_Exercise objective_
Below are records to be output exactly, every one of them.
┌─ Material for this task
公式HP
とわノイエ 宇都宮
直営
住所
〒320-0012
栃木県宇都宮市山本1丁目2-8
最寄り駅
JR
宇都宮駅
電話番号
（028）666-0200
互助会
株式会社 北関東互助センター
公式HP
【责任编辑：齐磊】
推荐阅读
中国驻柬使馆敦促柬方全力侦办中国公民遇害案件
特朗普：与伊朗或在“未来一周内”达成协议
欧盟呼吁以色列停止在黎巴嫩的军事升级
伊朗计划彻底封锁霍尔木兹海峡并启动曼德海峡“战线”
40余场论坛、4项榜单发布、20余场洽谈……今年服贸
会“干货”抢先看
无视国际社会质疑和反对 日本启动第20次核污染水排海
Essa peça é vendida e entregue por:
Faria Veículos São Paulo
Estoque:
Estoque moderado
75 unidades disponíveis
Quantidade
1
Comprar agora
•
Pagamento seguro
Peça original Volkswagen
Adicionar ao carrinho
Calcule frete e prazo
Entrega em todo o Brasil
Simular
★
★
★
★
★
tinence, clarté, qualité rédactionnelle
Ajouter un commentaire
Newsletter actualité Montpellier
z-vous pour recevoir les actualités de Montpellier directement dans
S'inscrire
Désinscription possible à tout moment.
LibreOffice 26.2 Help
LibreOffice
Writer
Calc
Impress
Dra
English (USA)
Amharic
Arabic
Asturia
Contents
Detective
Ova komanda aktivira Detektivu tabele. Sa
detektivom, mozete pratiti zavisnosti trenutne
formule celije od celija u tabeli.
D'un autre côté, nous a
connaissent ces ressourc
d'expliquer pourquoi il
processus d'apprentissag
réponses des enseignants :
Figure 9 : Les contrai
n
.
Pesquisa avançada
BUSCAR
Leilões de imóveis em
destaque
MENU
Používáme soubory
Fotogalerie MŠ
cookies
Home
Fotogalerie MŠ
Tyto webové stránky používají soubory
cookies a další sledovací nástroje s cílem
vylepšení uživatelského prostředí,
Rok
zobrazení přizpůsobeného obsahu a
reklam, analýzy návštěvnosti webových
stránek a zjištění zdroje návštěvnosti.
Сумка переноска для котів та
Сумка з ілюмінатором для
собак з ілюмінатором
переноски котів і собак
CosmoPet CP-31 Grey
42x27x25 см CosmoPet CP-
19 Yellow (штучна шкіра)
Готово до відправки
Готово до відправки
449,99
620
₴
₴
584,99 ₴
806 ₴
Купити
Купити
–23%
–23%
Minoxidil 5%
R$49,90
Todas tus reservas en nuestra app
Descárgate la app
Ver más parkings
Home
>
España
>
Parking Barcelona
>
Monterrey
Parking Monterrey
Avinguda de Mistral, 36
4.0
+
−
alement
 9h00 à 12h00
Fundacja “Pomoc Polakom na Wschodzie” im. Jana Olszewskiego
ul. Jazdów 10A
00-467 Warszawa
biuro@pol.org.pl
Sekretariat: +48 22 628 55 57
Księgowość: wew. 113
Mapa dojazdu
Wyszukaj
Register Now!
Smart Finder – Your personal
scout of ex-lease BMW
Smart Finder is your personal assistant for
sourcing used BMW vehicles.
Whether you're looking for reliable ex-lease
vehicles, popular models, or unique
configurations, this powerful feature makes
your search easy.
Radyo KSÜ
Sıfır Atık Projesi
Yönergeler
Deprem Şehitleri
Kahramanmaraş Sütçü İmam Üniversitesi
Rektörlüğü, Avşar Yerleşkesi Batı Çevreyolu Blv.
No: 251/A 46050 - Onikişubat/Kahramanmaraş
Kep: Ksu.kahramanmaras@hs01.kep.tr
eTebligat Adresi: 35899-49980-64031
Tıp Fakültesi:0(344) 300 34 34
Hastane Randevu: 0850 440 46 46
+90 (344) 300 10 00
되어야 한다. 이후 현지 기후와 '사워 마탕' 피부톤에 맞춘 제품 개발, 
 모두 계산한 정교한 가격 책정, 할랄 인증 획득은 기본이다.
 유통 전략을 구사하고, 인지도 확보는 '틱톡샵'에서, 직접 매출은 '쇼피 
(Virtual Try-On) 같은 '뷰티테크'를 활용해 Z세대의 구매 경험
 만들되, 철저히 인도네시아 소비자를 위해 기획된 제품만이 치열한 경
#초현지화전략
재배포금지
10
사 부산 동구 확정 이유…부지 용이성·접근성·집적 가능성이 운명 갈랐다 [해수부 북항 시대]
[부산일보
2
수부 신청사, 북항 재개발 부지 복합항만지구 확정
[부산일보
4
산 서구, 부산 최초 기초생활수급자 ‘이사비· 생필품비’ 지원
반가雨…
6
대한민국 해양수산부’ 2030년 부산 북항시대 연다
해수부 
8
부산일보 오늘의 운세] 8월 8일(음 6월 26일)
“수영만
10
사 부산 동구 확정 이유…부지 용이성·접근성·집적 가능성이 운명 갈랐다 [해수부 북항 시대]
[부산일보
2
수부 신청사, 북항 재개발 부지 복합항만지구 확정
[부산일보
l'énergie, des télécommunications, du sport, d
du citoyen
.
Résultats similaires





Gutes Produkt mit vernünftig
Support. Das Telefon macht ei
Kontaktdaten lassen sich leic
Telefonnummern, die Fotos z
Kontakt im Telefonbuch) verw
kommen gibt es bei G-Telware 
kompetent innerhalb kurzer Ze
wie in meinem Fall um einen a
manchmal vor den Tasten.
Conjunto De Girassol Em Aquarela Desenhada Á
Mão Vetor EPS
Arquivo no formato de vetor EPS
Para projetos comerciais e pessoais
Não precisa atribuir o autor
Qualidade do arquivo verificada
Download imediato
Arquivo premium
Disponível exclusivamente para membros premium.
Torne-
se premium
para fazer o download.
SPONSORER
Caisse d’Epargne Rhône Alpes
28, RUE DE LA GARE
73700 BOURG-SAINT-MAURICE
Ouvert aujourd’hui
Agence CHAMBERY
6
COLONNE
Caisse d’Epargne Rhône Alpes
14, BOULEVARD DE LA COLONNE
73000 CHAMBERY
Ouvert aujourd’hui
└─
_Expected answer_
公式HP
とわノイエ 宇都宮
直営
住所
〒320-0012
栃木県宇都宮市山本1丁目2-8
最寄り駅
JR
宇都宮駅
電話番号
（028）666-0200
互助会
株式会社 北関東互助センター
公式HP
【责任编辑：齐磊】
推荐阅读
中国驻柬使馆敦促柬方全力侦办中国公民遇害案件
特朗普：与伊朗或在“未来一周内”达成协议
欧盟呼吁以色列停止在黎巴嫩的军事升级
伊朗计划彻底封锁霍尔木兹海峡并启动曼德海峡“战线”
40余场论坛、4项榜单发布、20余场洽谈……今年服贸
会“干货”抢先看
无视国际社会质疑和反对 日本启动第20次核污染水排海
Essa peça é vendida e entregue por:
Faria Veículos São Paulo
Estoque:
Estoque moderado
75 unidades disponíveis
Quantidade
1
Comprar agora
•
Pagamento seguro
Peça original Volkswagen
Adicionar ao carrinho
Calcule frete e prazo
Entrega em todo o Brasil
Simular
★
★
★
★
★
tinence, clarté, qualité rédactionnelle
Ajouter un commentaire
Newsletter actualité Montpellier
z-vous pour recevoir les actualités de Montpellier directement dans
S'inscrire
Désinscription possible à tout moment.
LibreOffice 26.2 Help
LibreOffice
Writer
Calc
Impress
Dra
English (USA)
Amharic
Arabic
Asturia
Contents
Detective
Ova komanda aktivira Detektivu tabele. Sa
detektivom, mozete pratiti zavisnosti trenutne
formule celije od celija u tabeli.
D'un autre côté, nous a
connaissent ces ressourc
d'expliquer pourquoi il
processus d'apprentissag
réponses des enseignants :
Figure 9 : Les contrai
n
.
Pesquisa avançada
BUSCAR
Leilões de imóveis em
destaque
MENU
Používáme soubory
Fotogalerie MŠ
cookies
Home
Fotogalerie MŠ
Tyto webové stránky používají soubory
cookies a další sledovací nástroje s cílem
vylepšení uživatelského prostředí,
Rok
zobrazení přizpůsobeného obsahu a
reklam, analýzy návštěvnosti webových
stránek a zjištění zdroje návštěvnosti.
Сумка переноска для котів та
Сумка з ілюмінатором для
собак з ілюмінатором
переноски котів і собак
CosmoPet CP-31 Grey
42x27x25 см CosmoPet CP-
19 Yellow (штучна шкіра)
Готово до відправки
Готово до відправки
449,99
620
₴
₴
584,99 ₴
806 ₴
Купити
Купити
–23%
–23%
Minoxidil 5%
R$49,90
Todas tus reservas en nuestra app
Descárgate la app
Ver más parkings
Home
>
España
>
Parking Barcelona
>
Monterrey
Parking Monterrey
Avinguda de Mistral, 36
4.0
+
−
alement
 9h00 à 12h00
Fundacja “Pomoc Polakom na Wschodzie” im. Jana Olszewskiego
ul. Jazdów 10A
00-467 Warszawa
biuro@pol.org.pl
Sekretariat: +48 22 628 55 57
Księgowość: wew. 113
Mapa dojazdu
Wyszukaj
Register Now!
Smart Finder – Your personal
scout of ex-lease BMW
Smart Finder is your personal assistant for
sourcing used BMW vehicles.
Whether you're looking for reliable ex-lease
vehicles, popular models, or unique
configurations, this powerful feature makes
your search easy.
Radyo KSÜ
Sıfır Atık Projesi
Yönergeler
Deprem Şehitleri
Kahramanmaraş Sütçü İmam Üniversitesi
Rektörlüğü, Avşar Yerleşkesi Batı Çevreyolu Blv.
No: 251/A 46050 - Onikişubat/Kahramanmaraş
Kep: Ksu.kahramanmaras@hs01.kep.tr
eTebligat Adresi: 35899-49980-64031
Tıp Fakültesi:0(344) 300 34 34
Hastane Randevu: 0850 440 46 46
+90 (344) 300 10 00
되어야 한다. 이후 현지 기후와 '사워 마탕' 피부톤에 맞춘 제품 개발, 
 모두 계산한 정교한 가격 책정, 할랄 인증 획득은 기본이다.
 유통 전략을 구사하고, 인지도 확보는 '틱톡샵'에서, 직접 매출은 '쇼피 
(Virtual Try-On) 같은 '뷰티테크'를 활용해 Z세대의 구매 경험
 만들되, 철저히 인도네시아 소비자를 위해 기획된 제품만이 치열한 경
#초현지화전략
재배포금지
10
사 부산 동구 확정 이유…부지 용이성·접근성·집적 가능성이 운명 갈랐다 [해수부 북항 시대]
[부산일보
2
수부 신청사, 북항 재개발 부지 복합항만지구 확정
[부산일보
4
산 서구, 부산 최초 기초생활수급자 ‘이사비· 생필품비’ 지원
반가雨…
6
대한민국 해양수산부’ 2030년 부산 북항시대 연다
해수부 
8
부산일보 오늘의 운세] 8월 8일(음 6월 26일)
“수영만
10
사 부산 동구 확정 이유…부지 용이성·접근성·집적 가능성이 운명 갈랐다 [해수부 북항 시대]
[부산일보
2
수부 신청사, 북항 재개발 부지 복합항만지구 확정
[부산일보
l'énergie, des télécommunications, du sport, d
du citoyen
.
Résultats similaires





Gutes Produkt mit vernünftig
Support. Das Telefon macht ei
Kontaktdaten lassen sich leic
Telefonnummern, die Fotos z
Kontakt im Telefonbuch) verw
kommen gibt es bei G-Telware 
kompetent innerhalb kurzer Ze
wie in meinem Fall um einen a
manchmal vor den Tasten.
Conjunto De Girassol Em Aquarela Desenhada Á
Mão Vetor EPS
Arquivo no formato de vetor EPS
Para projetos comerciais e pessoais
Não precisa atribuir o autor
Qualidade do arquivo verificada
Download imediato
Arquivo premium
Disponível exclusivamente para membros premium.
Torne-
se premium
para fazer o download.
SPONSORER
Caisse d’Epargne Rhône Alpes
28, RUE DE LA GARE
73700 BOURG-SAINT-MAURICE
Ouvert aujourd’hui
Agence CHAMBERY
6
COLONNE
Caisse d’Epargne Rhône Alpes
14, BOULEVARD DE LA COLONNE
73000 CHAMBERY
Ouvert aujourd’hui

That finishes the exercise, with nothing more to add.